If you’ve read my Bioshock review, you already know that I like Bioshock. If you read my preview for Bioshock 2, then you know I’m pretty psyched for the sequel. Well, the sequel’s out now, so did it live up to my expectations? There is some good, some bad, and some blah, but let’s save that for another day. Oh heck, why not, let’s do it now. On to Rapture!
Something Old, Something New
As you may remember, the world of Bioshock takes place in the doomed underwater city of Rapture. You got to see a great deal of it in the first game, so you’d think the second game is just gonna ramp up the amount of new areas, right?

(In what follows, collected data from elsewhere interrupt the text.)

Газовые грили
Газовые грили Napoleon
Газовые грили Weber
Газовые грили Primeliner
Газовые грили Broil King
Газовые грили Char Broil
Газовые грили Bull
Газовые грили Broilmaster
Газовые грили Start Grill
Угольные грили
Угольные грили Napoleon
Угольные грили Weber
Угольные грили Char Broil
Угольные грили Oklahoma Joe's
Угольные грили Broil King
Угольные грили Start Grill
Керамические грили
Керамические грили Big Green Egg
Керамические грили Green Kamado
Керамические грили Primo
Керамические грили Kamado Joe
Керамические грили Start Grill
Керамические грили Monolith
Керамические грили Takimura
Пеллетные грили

Uh, there are some new places, but to be honest, the first game sort of has this one beat in terms of atmosphere. Why? Because the first one completely set up a new world. This one just continues on, so there isn’t as much mystery to everything. It’s still great, but the effect of the city has somewhat diminished in a repeat visit.

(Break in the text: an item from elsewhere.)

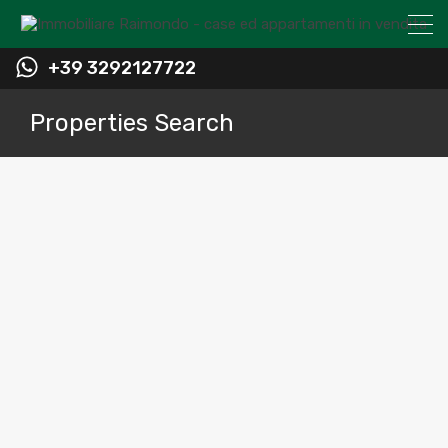
+39 3292127722
Properties Search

You get to play as the very first Big Daddy here with all that goes along with that, such as a drill, the ability to walk underwater (which is completely under-utilized), and the choice to either harvest Little Sisters for Adam like in the first game or adopt them as your own Little Sister for a while, a new concept. It’s a good idea, but babysitting the Little Sisters for a while can get somewhat repetitive and, well, dull. Plus, the thought of a drill weapon is great, but it isn’t nearly as fun as it sounded.
Regardless of these faults, there is a lot of good to the game. It starts out slow but the later half hits hard and sweet, a good combo. This is an FPS, but the focus isn’t so much on reactionary speed and reflexes so much as just experiencing the world. Even if it doesn’t seem as vivid as the first outing, Bioshock 2 is still fantastic in the story department.

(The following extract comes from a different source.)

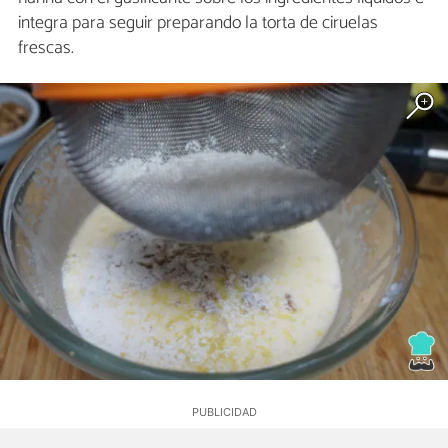
integra para seguir preparando la torta de ciruelas
frescas.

There are a lot of new Plasmids to play with and thankfully a completely new hacking system that happily replaces the monotonous hacking minigame from the first. There are also boss battles with the Big Sister, though it isn’t set up as the seemingly random encounters the pre-game hype lead on. These are scripted story events, but that doesn’t matter: Big Sisters are a welcome addition to Rapture.
The multiplayer, however, can just be done away with. No reason to play it after a single glance or two as it’s just like any other multiplayer shooter except with Bioshock as the backdrop. Forgettable, so just forget it and make this a purchase based on the single-player experience.
And it really is a purchase to make. I’m still big on the mythos behind Rapture, so any new storyline has high standing in my court. Go play this one after you play the first, at least as a rental title. Few other games are hitting this perfectly in the story department, so don’t miss out.